*Human pose images with coordinates*:
╭──

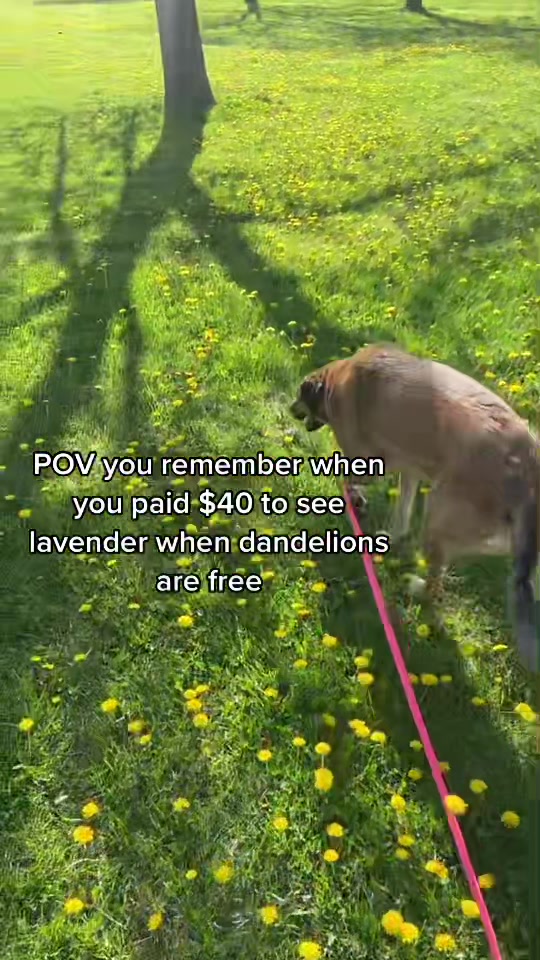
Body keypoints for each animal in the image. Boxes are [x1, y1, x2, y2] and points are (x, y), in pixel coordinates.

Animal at [290, 343, 540, 672]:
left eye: (299, 396)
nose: (291, 409)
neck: (338, 378)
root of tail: (527, 471)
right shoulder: (409, 470)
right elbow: (402, 512)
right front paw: (390, 535)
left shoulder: (369, 463)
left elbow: (347, 475)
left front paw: (353, 499)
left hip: (437, 514)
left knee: (435, 586)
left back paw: (416, 586)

╰──

*REQUIREMENT*: Could the data above be returned in full, exactly, with every image left out?

*WORKED SOLUTION*:
Body keypoints for each animal in the image. Boxes are [x1, y1, x2, y2] and points are (x, y), in pixel coordinates.

Animal at [290, 343, 540, 672]:
left eye: (299, 396)
nose: (291, 409)
neck: (338, 378)
root of tail: (527, 471)
right shoulder: (409, 470)
right elbow: (402, 512)
right front paw: (390, 535)
left shoulder: (369, 463)
left elbow: (347, 475)
left front paw: (353, 499)
left hip: (437, 514)
left knee: (435, 586)
left back paw: (416, 586)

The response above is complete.